PUBLIC INSTRUCTION IN EASTERN AMAZON (BAIXO AMAZONAS) AND TAPAJÓS: DIFFICULTIES AND CHALLENGES OF THE FIRST PUBLIC SCHOOLS IN THE EMPIRE
Public Instruction, Education, Schools, Baixo Amazonas and Tapajós, Eastern Amazon and Tapajos
The present research deals with Public Instruction in the Empire period (taking the years 1827 to 1889 as its cut), specifically about the first public schools. It aims to know the history of its implementation in the region of Baixo Amazonas and Tapajós (Eastern Amazon), as well as the difficulties and challenges that exist in this process. The methodology consisted of the survey, systematization and use of works related to education such as Saviani (2013) and Ponce (1992), among others, and more specific information obtained from codices under the custody of the Public Archive of the State of Pará, from the Historical and Geographic Institute of the State of Pará and the virtual library of Brazilian National Library. Thus, it is a bibliographic and documentary research.
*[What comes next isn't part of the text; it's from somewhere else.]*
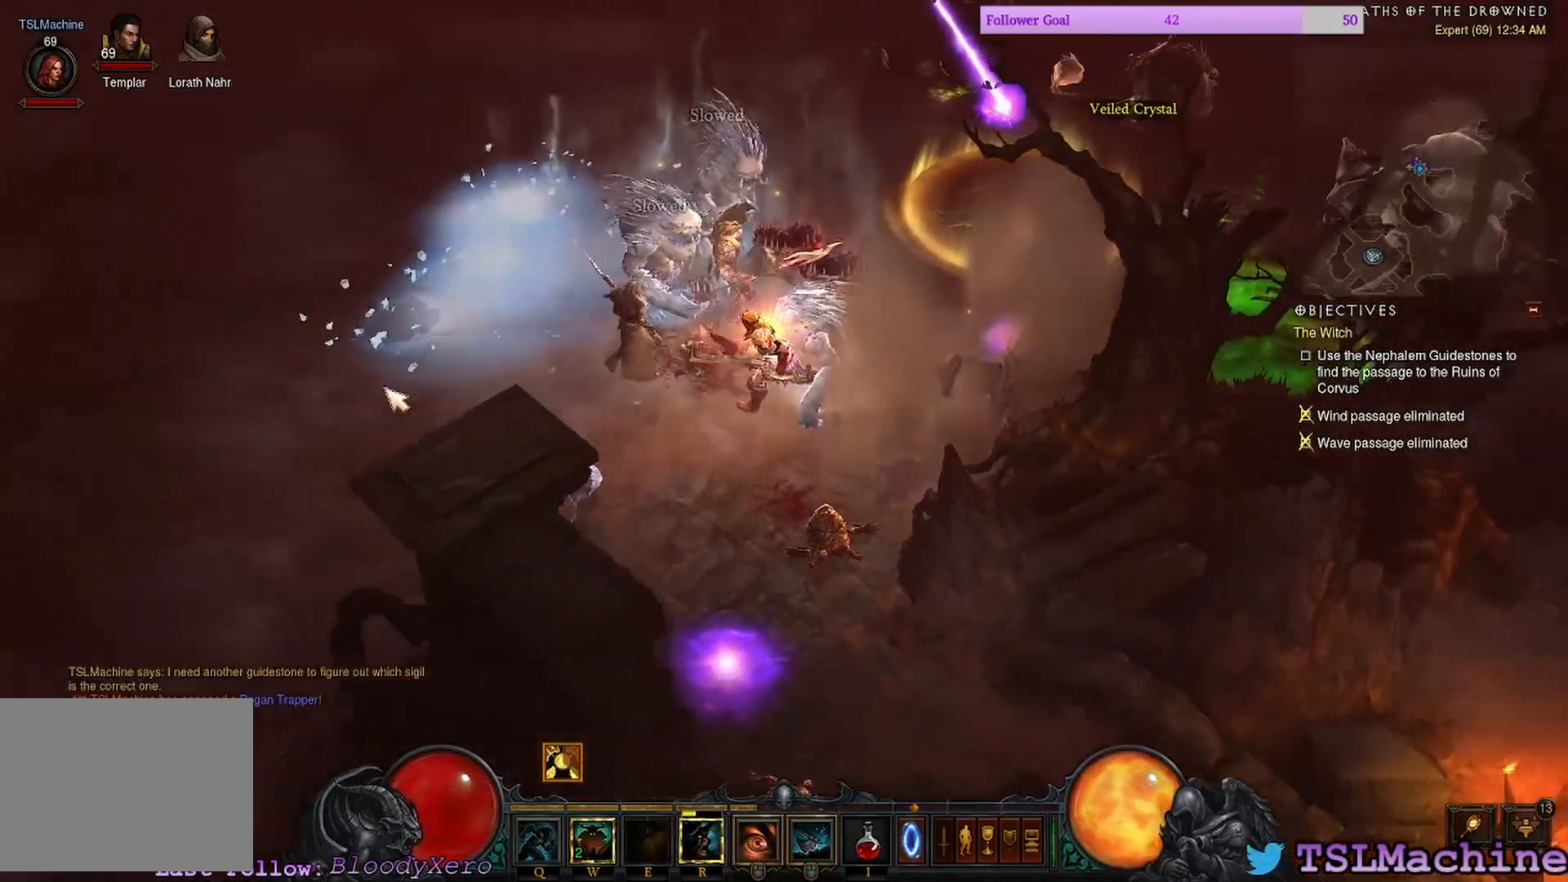
{"keys": [], "mouse": ["left"], "events": [[84, "e", "up"]]}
As for the reference for the analysis, we are using Historical Dialectical Materialism since it is a period in which the process of consolidation of the capitalist mode of production in Europe and its expansion beyond the countries in which the bourgeois revolutions had triumphed had already been identified. From the theoretical assumption, some events of a political, economic and social nature, which directly affected the implementation of public schools in the region will also be correlated to the text, such as Cabanagem, the slave system, the economic cycles of cocoa and rubber, as well as the performance of several Presidents who governed the Province of Grão-Pará. The research reveals that the process of implanting public schools in the region now known as Western Pará, an area covered by the Federal University of Western Pará, started in the 19th century without, however, consolidating itself, facing several challenges that prevented its affirmation in this part of the Province. Colares (2005), for example, considers that such schools were fragile; a weakness that would only begin to be overcome with the arrival of the religious orders of the Catholic Church in the region, mainly that of the Franciscan Friars and that of the Missionary Sisters of the Immaculate Conception, which gave development and consolidated School Education in our region of study. Before that, several factors led to the failure of many attempts, as suggested by the studies by Damasceno (2017), Lombardi (2010) and Saviani (2015), as we can see throughout this dissertation.